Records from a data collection
□ □ □ □ □ □ □

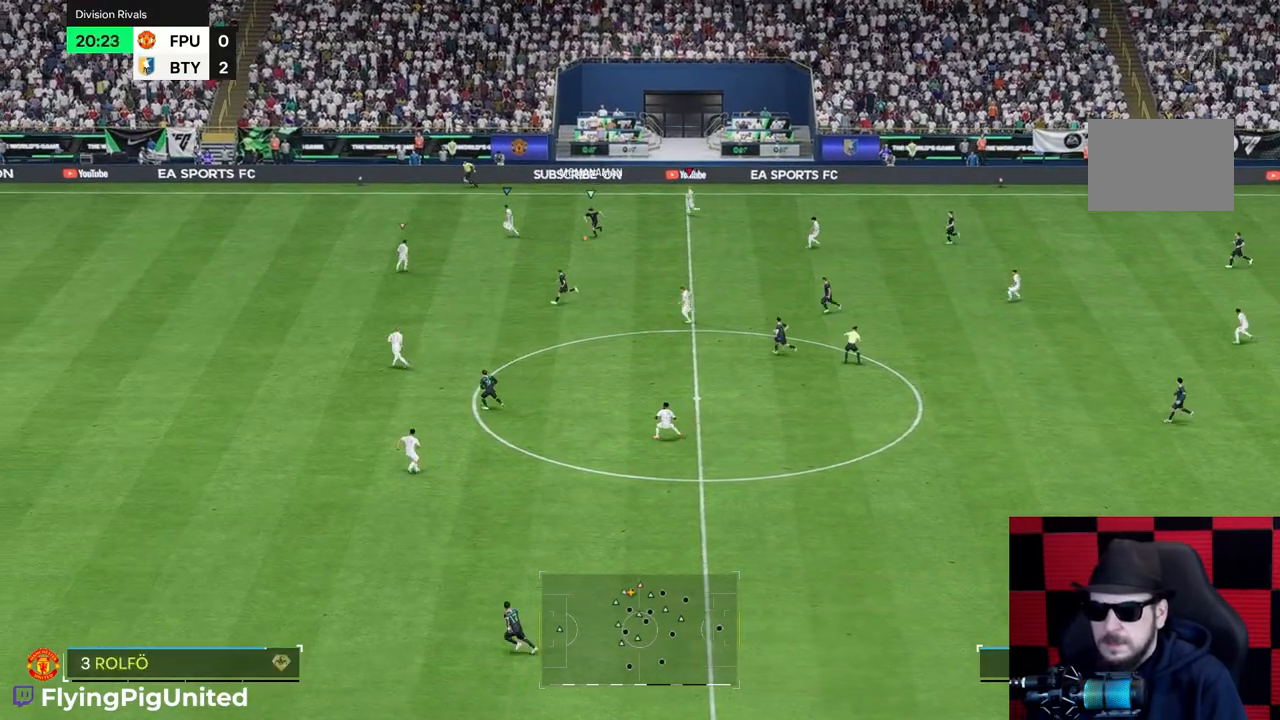
{"buttons": [], "left_stick": "down", "right_stick": "center", "events": [[117, "left_stick", "down"]]}
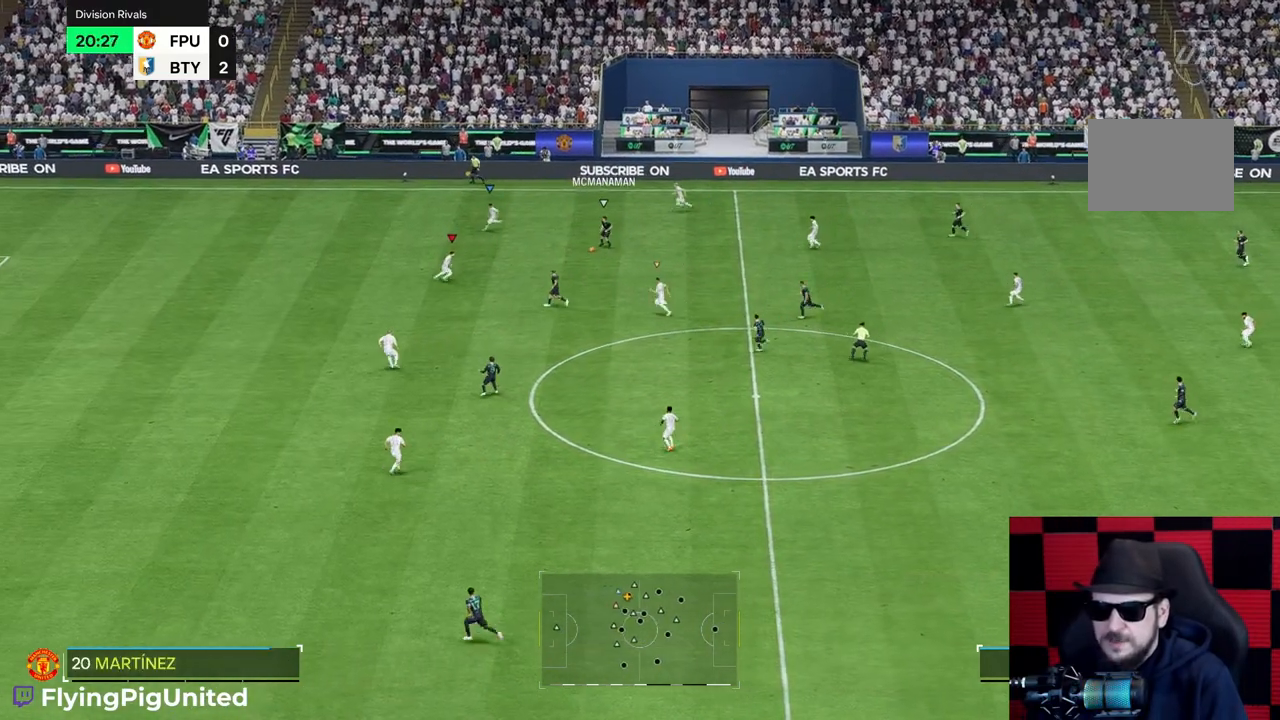
{"buttons": [], "left_stick": "down-left", "right_stick": "center", "events": [[450, "left_stick", "down-left"]]}
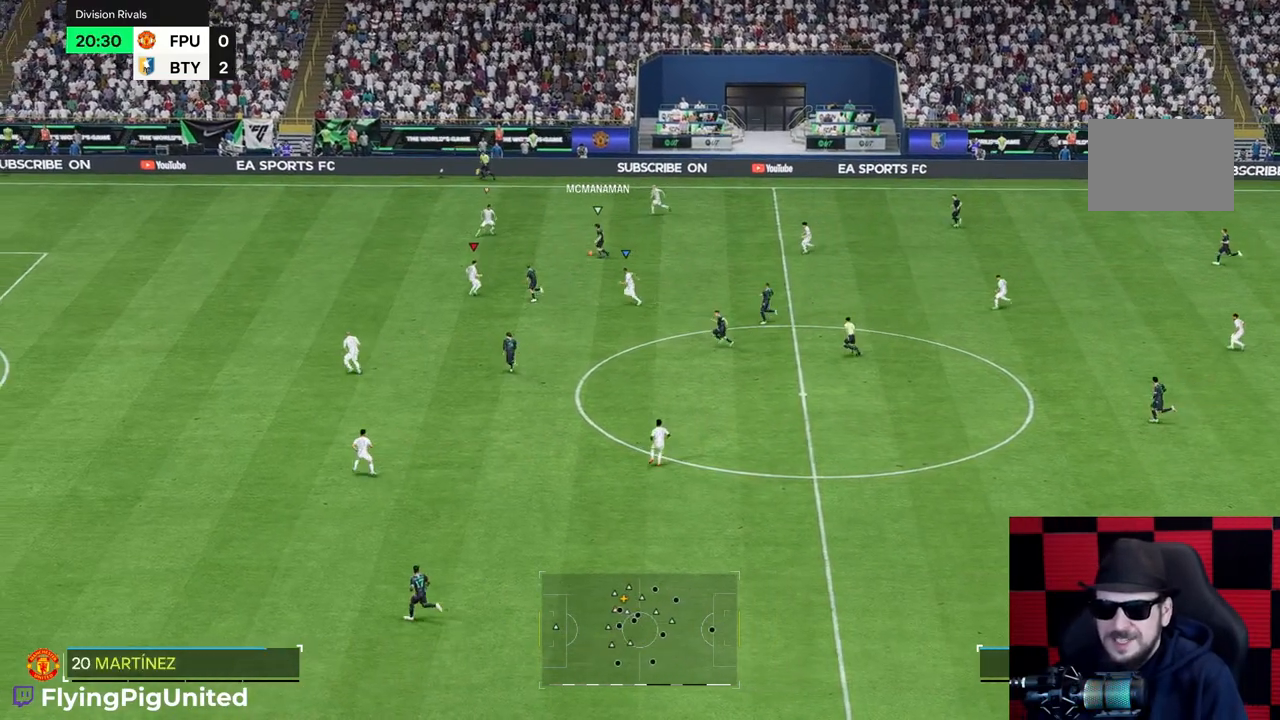
{"buttons": [], "left_stick": "up-left", "right_stick": "center", "events": [[83, "left_stick", "left"], [367, "left_stick", "up-left"]]}
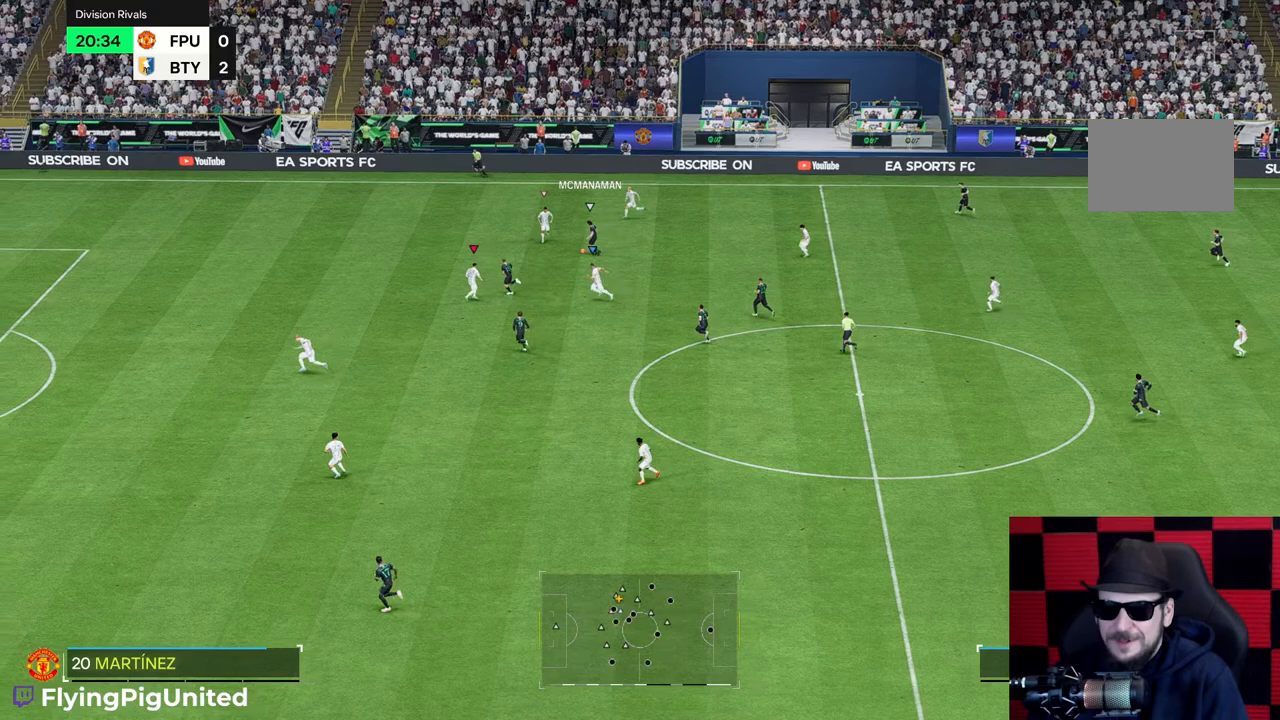
{"buttons": [], "left_stick": "left", "right_stick": "center", "events": [[500, "left_stick", "left"]]}
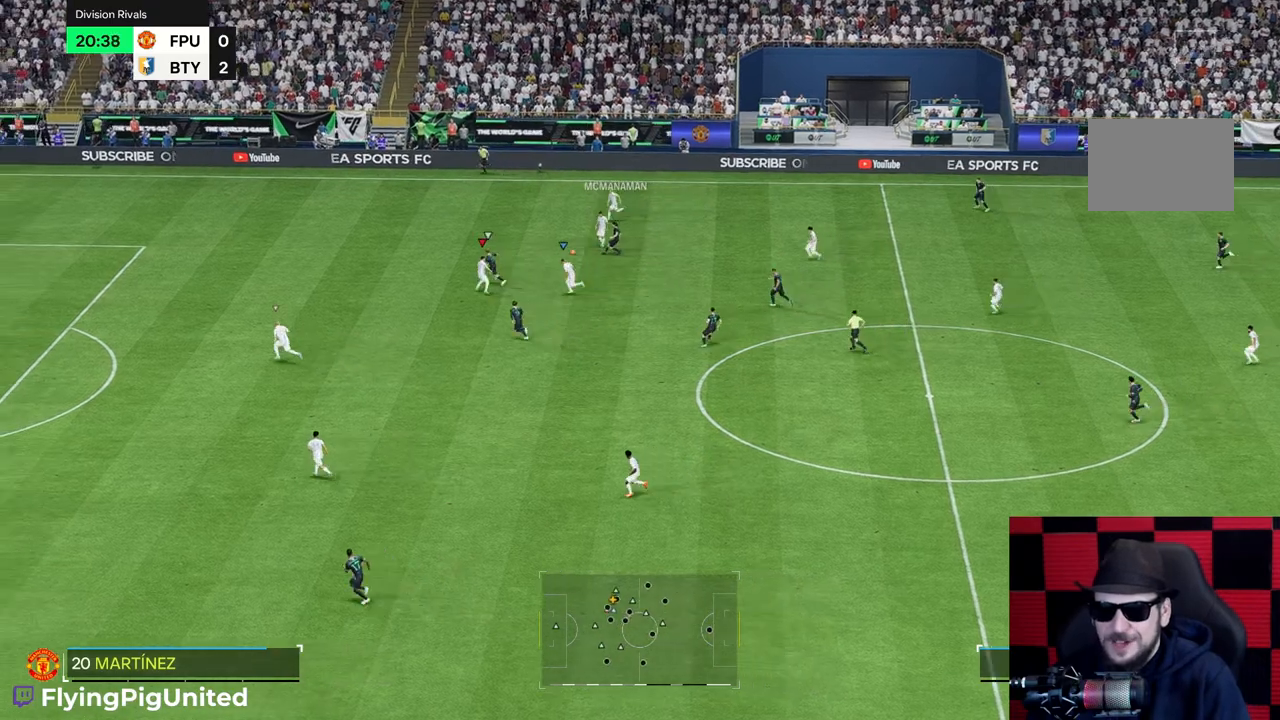
{"buttons": ["R2"], "left_stick": "left", "right_stick": "center", "events": [[67, "R2", "down"], [117, "R2", "up"], [167, "left_stick", "down-left"], [350, "R2", "down"], [367, "left_stick", "left"]]}
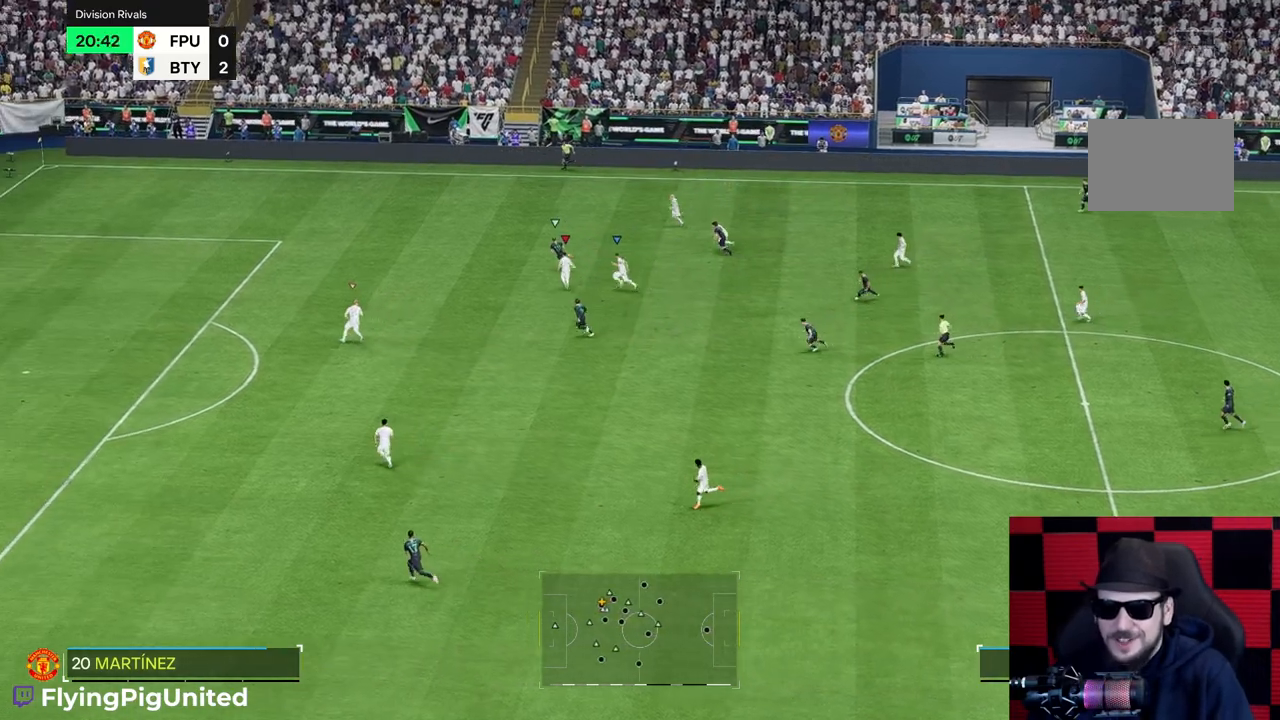
{"buttons": [], "left_stick": "up", "right_stick": "center", "events": [[67, "R2", "up"], [467, "left_stick", "up"]]}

□ □ □ □ □ □ □

Give back all the data exactly, minus pictures.

ANSWER SPACE
{"buttons": [], "left_stick": "down", "right_stick": "center", "events": [[117, "left_stick", "down"]]}
{"buttons": [], "left_stick": "down-left", "right_stick": "center", "events": [[450, "left_stick", "down-left"]]}
{"buttons": [], "left_stick": "up-left", "right_stick": "center", "events": [[83, "left_stick", "left"], [367, "left_stick", "up-left"]]}
{"buttons": [], "left_stick": "left", "right_stick": "center", "events": [[500, "left_stick", "left"]]}
{"buttons": ["R2"], "left_stick": "left", "right_stick": "center", "events": [[67, "R2", "down"], [117, "R2", "up"], [167, "left_stick", "down-left"], [350, "R2", "down"], [367, "left_stick", "left"]]}
{"buttons": [], "left_stick": "up", "right_stick": "center", "events": [[67, "R2", "up"], [467, "left_stick", "up"]]}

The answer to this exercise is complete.